◆ **Work task**: Please copy the passage on library support for research data sharing word for word, from "NCSU also offers" to "thus his grant.".

◆ **Document section**:
"""
9 de febrero de 2016
Libraries Support Data-Sharing Across the Research Lifecycle
OPEN DATA AS A “FIRST CLASS OBJECT OF SCHOLARLY COMMUNICATION”
Writing in the introduction to a 2015 research data-focused issue of the Journal of Librarianship and Scholarly Communication, Gail Clement and Lisa Schiff note “a growing consensus that the basic building blocks of knowledge…warrant the same degree of attention as the research papers that synthesize and interpret those raw artifacts.” This recognition is reflected in many areas. Since the early 2000s, federal funding agencies such as the National Institutes of Health and National Science Foundation have had explicit open data and data sharing policies. Recent updates to those policies in 2011 and 2012 impose delays to, or loss of, funding for noncompliance, creating substantial momentum that is driving engagement.
Private funding agencies have followed suit: major players such as the Gates, Ford, and Sloan Foundations require open data and data sharing. Scholarly journals across the spectrum have also addressed this issue, from mission-driven open venues like PLoS One, which promises to reject any articles that do not make their data publically available, to traditional commercial journals like Nature, which makes data-sharing a condition of publication.
One of the chief drivers has been the 2013 Office of Science and Technology Policy memorandum, which directed federal agencies with more than $100 million in research and development spending to create plans that include “a strategy for improving the public’s ability to locate and access digital data resulting from federally funded scientific research.” In subsequent years, covered agencies have developed individual policies tailored to distinct agencies’ practices. Common themes across funding agencies include deposit in an established repository, open licensing using models like Creative Commons, and development of a data management plan (DMP) as part of the proposal to be sure that open data is baked into the research from the start. These mandates have created an environment where data sharing is both a powerful tool for advancing scientific progress and an urgent pressure felt by individual researchers.
LIBRARIES AS PARTNERS IN RESEARCH
This urgency is felt across most campuses; libraries have responded with a variety of scholar-facing services. Roughly half of all libraries at institutions considered universities under The Carnegie Classification of Institutions of Higher Education have some form of data support programs, and my own at North Carolina State University (NCSU) is no exception. Our support was galvanized by the NIH’s 2012 public access mandate and our program has continued to evolve to address larger research data management issues. Like almost two-thirds of Carnegie university libraries, even those with a named expert, we do not have a full-time data librarian (as documented in a recent study by Kristin Briney, Abigail Goben, and Lisa Zilinski) so we manage our data services through a committee. As Hilary Davis, NCSU Libraries’ Head of Collection Management and Director of Research Data Services, told LJ, “with already-strong relationships established by subject liaison librarians, we hoped we could bring campus partners together to bridge decentralized approaches to data management.”
To help our researchers understand research data and data-sharing, our committee has developed a series of informational resources. We offer regular workshops and host the DMPTool, a resource that provides a template for designing a data management plan (DMP) as required by most funders. As Davis notes, the Libraries’ focus was initially on concrete outcomes that “provide a tangible service to help NC State’s researchers develop practical ways to manage, store, and share their research.”
NCSU also offers a DMP review service that helps individual faculty researchers meet their funders’ mandates through review of the researcher’s proposed DMP. In an illustrative case, we were approached by an NSF-funded faculty member, Dr. Tom Shriver. While his research on the use of propaganda to delegitimize protesters in authoritarian states was excellent, his data management plan needed some work. He shared his initial DMP with our committee, which reviewed the document and suggested changes, identified resources, and discussed strategies for storage and accessibility. With our support, Dr. Shriver revised his DMP and was awarded his NSF grant. Based on this experience, he has become a champion for the libraries, which, he said, have been “instrumental in helping me put together my data management plan” and thus his grant.
"""
◆ **Recorded data**:
"""
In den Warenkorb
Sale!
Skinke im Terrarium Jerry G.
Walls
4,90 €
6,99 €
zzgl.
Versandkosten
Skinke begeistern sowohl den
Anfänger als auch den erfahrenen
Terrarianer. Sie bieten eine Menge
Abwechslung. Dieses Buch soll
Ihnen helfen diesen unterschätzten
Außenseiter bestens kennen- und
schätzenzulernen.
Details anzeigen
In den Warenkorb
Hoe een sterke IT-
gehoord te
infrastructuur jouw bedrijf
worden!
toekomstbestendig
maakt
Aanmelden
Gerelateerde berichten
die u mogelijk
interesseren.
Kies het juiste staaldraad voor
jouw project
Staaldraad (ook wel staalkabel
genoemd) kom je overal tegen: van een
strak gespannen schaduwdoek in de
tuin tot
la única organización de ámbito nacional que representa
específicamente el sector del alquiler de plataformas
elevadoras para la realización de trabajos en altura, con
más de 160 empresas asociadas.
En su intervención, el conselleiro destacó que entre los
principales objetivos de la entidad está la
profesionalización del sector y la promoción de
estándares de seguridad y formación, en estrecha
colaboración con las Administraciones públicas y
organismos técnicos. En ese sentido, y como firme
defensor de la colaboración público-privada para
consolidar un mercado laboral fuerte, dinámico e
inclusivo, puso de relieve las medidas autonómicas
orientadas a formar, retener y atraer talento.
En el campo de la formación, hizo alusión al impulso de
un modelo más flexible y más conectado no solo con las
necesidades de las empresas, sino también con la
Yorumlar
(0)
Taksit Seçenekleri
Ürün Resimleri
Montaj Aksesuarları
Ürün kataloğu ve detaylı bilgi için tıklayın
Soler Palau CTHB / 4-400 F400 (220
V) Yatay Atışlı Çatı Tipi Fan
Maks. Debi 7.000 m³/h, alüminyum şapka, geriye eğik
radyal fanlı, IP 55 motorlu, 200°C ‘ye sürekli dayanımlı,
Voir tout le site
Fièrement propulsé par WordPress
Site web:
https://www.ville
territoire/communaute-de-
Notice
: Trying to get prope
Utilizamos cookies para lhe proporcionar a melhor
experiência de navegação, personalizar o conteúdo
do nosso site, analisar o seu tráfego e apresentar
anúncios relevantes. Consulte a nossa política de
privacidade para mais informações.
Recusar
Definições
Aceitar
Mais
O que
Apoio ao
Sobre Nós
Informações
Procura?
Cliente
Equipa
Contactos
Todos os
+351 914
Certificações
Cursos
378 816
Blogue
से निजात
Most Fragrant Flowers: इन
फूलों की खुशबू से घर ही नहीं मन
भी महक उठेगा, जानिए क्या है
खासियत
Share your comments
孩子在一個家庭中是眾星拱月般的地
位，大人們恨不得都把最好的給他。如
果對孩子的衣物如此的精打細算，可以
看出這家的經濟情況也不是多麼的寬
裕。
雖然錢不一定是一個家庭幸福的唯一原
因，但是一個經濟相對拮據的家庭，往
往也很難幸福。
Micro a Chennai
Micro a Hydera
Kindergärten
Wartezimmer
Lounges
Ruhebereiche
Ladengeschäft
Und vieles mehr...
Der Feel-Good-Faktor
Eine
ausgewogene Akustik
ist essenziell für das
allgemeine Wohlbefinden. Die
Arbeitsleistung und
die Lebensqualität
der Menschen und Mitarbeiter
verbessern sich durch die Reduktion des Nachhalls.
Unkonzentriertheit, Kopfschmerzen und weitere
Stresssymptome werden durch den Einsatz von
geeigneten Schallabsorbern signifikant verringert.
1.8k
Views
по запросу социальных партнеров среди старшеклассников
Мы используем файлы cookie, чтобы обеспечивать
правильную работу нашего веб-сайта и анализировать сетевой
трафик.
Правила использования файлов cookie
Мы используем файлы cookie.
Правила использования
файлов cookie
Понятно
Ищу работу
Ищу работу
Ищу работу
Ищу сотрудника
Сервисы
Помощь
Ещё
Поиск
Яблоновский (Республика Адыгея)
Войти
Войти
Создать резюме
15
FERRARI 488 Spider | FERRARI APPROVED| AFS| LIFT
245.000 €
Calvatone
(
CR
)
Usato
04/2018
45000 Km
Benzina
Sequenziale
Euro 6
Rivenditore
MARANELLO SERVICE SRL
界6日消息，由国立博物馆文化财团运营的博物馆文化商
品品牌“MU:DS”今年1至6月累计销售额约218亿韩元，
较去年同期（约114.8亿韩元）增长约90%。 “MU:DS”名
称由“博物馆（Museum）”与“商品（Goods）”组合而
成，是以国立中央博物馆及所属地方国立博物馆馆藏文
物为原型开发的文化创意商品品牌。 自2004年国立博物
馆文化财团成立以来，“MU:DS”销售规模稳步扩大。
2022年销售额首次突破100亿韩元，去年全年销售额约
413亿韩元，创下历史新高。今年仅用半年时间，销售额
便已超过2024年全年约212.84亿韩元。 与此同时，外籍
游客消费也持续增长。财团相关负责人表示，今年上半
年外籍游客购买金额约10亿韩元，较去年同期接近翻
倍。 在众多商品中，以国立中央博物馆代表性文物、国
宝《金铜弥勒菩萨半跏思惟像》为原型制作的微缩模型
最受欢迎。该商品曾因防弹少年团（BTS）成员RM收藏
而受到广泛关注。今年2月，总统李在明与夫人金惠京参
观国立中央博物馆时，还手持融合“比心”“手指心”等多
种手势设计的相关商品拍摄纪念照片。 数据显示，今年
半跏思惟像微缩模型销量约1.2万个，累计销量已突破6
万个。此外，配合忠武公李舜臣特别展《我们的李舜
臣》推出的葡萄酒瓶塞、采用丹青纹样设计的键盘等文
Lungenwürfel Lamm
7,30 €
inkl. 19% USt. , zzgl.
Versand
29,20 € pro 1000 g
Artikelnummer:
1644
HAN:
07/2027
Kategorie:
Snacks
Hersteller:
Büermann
"""
◆ **Written response**:
NCSU also offers a DMP review service that helps individual faculty researchers meet their funders’ mandates through review of the researcher’s proposed DMP. In an illustrative case, we were approached by an NSF-funded faculty member, Dr. Tom Shriver. While his research on the use of propaganda to delegitimize protesters in authoritarian states was excellent, his data management plan needed some work. He shared his initial DMP with our committee, which reviewed the document and suggested changes, identified resources, and discussed strategies for storage and accessibility. With our support, Dr. Shriver revised his DMP and was awarded his NSF grant. Based on this experience, he has become a champion for the libraries, which, he said, have been “instrumental in helping me put together my data management plan” and thus his grant.